The Dragon-Book of Essex was the intended second volume of a trilogy of Sabbatic grimoires, following Azoetia; it appears to be a very substantial work, described as "...a Compleat Grimoire of Crooked Path Sorcery, distilled from the many years of practice... Being the fruit of a decade of concentrated praxis in the Cultus' inner circle, this work is intended as an entire resumé of the ancestral and ophidian components of Traditional Sorcery and Sabbatic Gnosis." Ten copies were published circa 1998 as a private "initiatic" edition in three volumes totalling 1,200 pages.

===Private and unpublished works===
Other works by Chumbley are known to exist, but have not been issued; they were either unpublished at his death, or had been produced solely for private distribution.

The Auraeon was referred to by Chumbley as a forthcoming volume concerning solitary initiation, of which he said: In the Sabbatic Craft, solitary initiation or 'The Lonely Road' is recognised as a vital aspect of every practitioner’s path and the understanding of ‘solitude’ is subject to many levels of interpretation.
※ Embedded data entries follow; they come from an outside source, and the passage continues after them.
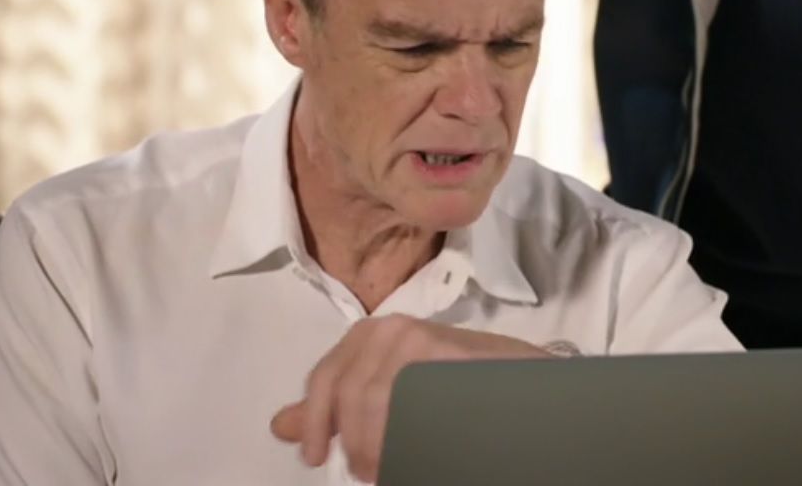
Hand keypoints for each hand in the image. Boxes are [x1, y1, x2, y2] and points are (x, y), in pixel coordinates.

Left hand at [270, 314, 547, 482]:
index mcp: (367, 334)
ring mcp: (418, 340)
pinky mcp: (446, 354)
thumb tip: (281, 425)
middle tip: (370, 473)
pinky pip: (411, 405)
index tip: (316, 460)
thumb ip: (337, 406)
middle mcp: (388, 329)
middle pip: (350, 396)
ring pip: (378, 403)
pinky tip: (415, 452)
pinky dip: (406, 436)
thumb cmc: (449, 384)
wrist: (521, 376)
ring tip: (392, 468)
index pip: (324, 379)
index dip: (316, 423)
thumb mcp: (387, 388)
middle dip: (356, 444)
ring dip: (380, 446)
Autonomy is the key virtue, irrespective of whether one practices in human convocation or 'alone' – in the ever-present company of spirits."

Another volume titled The Greene Gospel is referred to in a footnote to Michael Howard's The Book of Fallen Angels (Capell Bann, 2004) where it is identified as being privately distributed.

Chumbley also created a series of singular artworks known as the 'Unique Transmission Series'. These were books which were individually hand-written and illustrated; according to the Xoanon website: "Each book is executed on hand-made paper, presented in a carved wooden box with accompanying telesmata and sealed letter to owner. Each text embodies a unique recension of a specific arcanum of the Crooked Path." The full number of works in the series was not disclosed, however one example, The Red Grimoire, is known to have been purchased by Jack Macbeth (Orlando Britts), and was referenced by him in his privately published book The Totemic Invocation of the Shadow Selves, one of several recent books styled as "grimoires" that have followed in the wake of The Azoëtia.

Chumbley's work is cited in several journals and books on the occult including The Journal for the Academic Study of Magic, a juried academic journal, Ronald Hutton's The Triumph of the Moon, Laurence Galian's The Sun at Midnight, Phil Hine's Oven Ready Chaos, The Pomegranate journal and The Cauldron magazine.

==Death==
Chumbley died on his 37th birthday following a severe asthma attack. After his death, "his book values at second hand resale, which were already quite high, increased in an exponential and quite insane fashion within hours of his death becoming known." At the time of his death Chumbley was working on his doctorate in the history of religion.